In the state court trial of petitioner Meeks a police officer named Bauer testified that Meeks was arrested in Cleveland and returned to North Ridgeville, Ohio in a police car. During this trip the officer gave Meeks a Miranda warning by reading from a card. After Officer Bauer testified that Meeks refused to sign the rights card, the following exchange took place:


Q. (by prosecutor) Did you have a conversation with him in the car?


A. Yes. Then I asked Mr. Meeks if he cared to talk about the case. He advised that he would not care to speak of this case, although


Mr. Mancino (defense counsel): I am going to object to this, your honor. This is entirely improper.


The Court: If the Defendant said nothing, there shouldn't be any questions asked on it.


(Counsel conferred with the court)


Mr. Horvath (prosecutor): Do you want to sustain the objection and I will proffer it?


The Court: Objection sustained.


Mr. Horvath: The objection having been sustained, the evidence will be proffered that Mr. Meeks made certain voluntary statements that were not questions initiated by law enforcement officers but were completely voluntary and not pursuant to any questions asked by the police officer en route from Cleveland, to the North Ridgeville police department.


There was no further testimony on the subject of voluntary statements by Meeks or on his silence, and when the witness Bauer was excused the defense moved to strike his testimony. This motion was overruled.

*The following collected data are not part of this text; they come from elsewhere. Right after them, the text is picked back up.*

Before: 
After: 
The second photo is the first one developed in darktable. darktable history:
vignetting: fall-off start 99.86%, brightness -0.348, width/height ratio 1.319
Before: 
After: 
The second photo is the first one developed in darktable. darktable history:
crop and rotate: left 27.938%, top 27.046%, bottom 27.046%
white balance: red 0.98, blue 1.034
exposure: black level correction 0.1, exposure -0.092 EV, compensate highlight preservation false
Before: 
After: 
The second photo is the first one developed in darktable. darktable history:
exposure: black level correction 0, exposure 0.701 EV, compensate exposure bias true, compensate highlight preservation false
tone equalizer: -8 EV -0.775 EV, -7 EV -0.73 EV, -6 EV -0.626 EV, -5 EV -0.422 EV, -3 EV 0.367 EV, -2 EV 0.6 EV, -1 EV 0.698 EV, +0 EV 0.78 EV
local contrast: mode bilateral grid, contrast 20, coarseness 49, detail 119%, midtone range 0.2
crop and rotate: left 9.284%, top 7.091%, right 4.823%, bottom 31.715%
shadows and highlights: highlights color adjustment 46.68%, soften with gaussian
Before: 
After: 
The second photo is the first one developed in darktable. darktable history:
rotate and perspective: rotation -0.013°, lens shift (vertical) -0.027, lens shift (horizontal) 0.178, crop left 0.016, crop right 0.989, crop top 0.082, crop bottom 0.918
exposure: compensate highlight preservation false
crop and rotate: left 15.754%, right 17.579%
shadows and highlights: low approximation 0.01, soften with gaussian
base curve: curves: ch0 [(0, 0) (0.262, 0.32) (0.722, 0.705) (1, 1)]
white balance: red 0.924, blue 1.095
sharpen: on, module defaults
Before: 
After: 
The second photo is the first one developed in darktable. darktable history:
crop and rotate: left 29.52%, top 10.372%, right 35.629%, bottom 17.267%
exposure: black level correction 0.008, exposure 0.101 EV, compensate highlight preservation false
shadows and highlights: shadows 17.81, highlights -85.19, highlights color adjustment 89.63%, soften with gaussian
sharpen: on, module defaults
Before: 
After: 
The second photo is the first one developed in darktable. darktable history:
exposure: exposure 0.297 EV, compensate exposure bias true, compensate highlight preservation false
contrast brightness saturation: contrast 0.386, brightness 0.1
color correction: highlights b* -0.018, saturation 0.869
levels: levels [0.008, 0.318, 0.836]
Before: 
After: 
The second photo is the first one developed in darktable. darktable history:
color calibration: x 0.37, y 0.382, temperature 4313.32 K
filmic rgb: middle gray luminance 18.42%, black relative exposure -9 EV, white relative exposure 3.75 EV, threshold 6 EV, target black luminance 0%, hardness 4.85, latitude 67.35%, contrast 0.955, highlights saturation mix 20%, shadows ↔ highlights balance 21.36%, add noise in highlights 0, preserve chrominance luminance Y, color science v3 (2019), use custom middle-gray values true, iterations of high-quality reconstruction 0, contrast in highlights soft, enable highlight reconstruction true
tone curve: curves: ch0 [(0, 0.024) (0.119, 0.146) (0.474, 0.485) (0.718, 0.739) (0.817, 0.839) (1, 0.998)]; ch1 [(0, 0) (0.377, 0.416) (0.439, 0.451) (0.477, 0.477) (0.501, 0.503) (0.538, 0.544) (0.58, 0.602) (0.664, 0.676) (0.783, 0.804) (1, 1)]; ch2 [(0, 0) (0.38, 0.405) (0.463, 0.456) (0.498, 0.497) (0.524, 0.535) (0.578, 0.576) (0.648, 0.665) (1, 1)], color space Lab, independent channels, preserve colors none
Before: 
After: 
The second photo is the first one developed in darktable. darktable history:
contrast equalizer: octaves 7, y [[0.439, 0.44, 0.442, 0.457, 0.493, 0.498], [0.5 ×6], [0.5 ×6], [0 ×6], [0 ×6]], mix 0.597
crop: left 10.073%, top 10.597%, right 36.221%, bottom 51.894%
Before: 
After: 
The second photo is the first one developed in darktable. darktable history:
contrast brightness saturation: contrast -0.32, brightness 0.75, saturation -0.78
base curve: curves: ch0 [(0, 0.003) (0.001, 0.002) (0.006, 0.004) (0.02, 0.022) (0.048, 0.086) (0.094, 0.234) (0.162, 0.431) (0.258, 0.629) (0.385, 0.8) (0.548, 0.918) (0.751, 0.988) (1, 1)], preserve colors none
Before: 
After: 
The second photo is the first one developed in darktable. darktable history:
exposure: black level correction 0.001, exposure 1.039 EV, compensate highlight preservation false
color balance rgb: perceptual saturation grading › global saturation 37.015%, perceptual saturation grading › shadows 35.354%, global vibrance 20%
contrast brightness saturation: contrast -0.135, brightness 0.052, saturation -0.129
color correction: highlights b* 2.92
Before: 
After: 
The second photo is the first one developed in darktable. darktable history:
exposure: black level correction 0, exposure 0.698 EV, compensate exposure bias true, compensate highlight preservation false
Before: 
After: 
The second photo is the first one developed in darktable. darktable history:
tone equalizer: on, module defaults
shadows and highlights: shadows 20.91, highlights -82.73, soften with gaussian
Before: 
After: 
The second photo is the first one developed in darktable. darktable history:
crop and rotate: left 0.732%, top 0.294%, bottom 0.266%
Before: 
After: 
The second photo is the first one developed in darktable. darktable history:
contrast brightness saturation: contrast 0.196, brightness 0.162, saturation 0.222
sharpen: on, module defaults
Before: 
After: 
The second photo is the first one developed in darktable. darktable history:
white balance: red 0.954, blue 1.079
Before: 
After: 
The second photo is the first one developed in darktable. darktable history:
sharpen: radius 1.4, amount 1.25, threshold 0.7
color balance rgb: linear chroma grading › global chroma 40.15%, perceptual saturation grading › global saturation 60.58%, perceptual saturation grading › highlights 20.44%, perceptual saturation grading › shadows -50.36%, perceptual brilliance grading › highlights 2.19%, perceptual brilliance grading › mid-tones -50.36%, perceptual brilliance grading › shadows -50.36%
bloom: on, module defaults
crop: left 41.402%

In denying habeas corpus relief to Meeks the district court found that the prosecutor's questions to the witness Bauer were a proper "predicate to the introduction . . . " of evidence of voluntary statements. However, no ruling was made on the proffer of evidence of voluntary statements and the jury heard only the testimony that Meeks had remained silent when questioned by an arresting officer. Under these circumstances Doyle appears to hold that it was a violation of due process for the prosecutor to ask the question. See note 10, 426 U.S. 610, 96 S.Ct. 2240, 49 L.Ed.2d 91.


In his supplemental brief the respondent argues that if the Doyle rule was violated in the present case, the violation constituted harmless error, an issue not presented in Doyle v. Ohio, supra.


We have examined the entire transcript of the state court trial at which petitioner Meeks was convicted of armed robbery of a grocery store. The assistant manager of the store testified that he looked at the robber, who was not disguised, five or six times from a distance of about two feet during the five minutes involved in the robbery. He identified Meeks positively as the holdup man. In open court the witness said there was no question that Meeks was the person who had robbed him at gun point. The jury who heard this witness would be justified in returning a verdict of guilty on his testimony alone. The single comment by a police officer that Meeks said that "he would not care to speak of this case," with no attempt then or in closing argument to suggest that the jury draw an implication of guilt from silence, is not sufficient to require the granting of a writ of habeas corpus in face of overwhelming evidence of guilt. We conclude that the error of which Meeks complains was harmless beyond a reasonable doubt. Chapman v. California, 386 U.S. 18, 24, 87 S.Ct. 824, 17 L.Ed.2d 705 (1967); United States v. Earl, 529 F.2d 1145 (6th Cir. 1976).


The judgment of the district court is reaffirmed.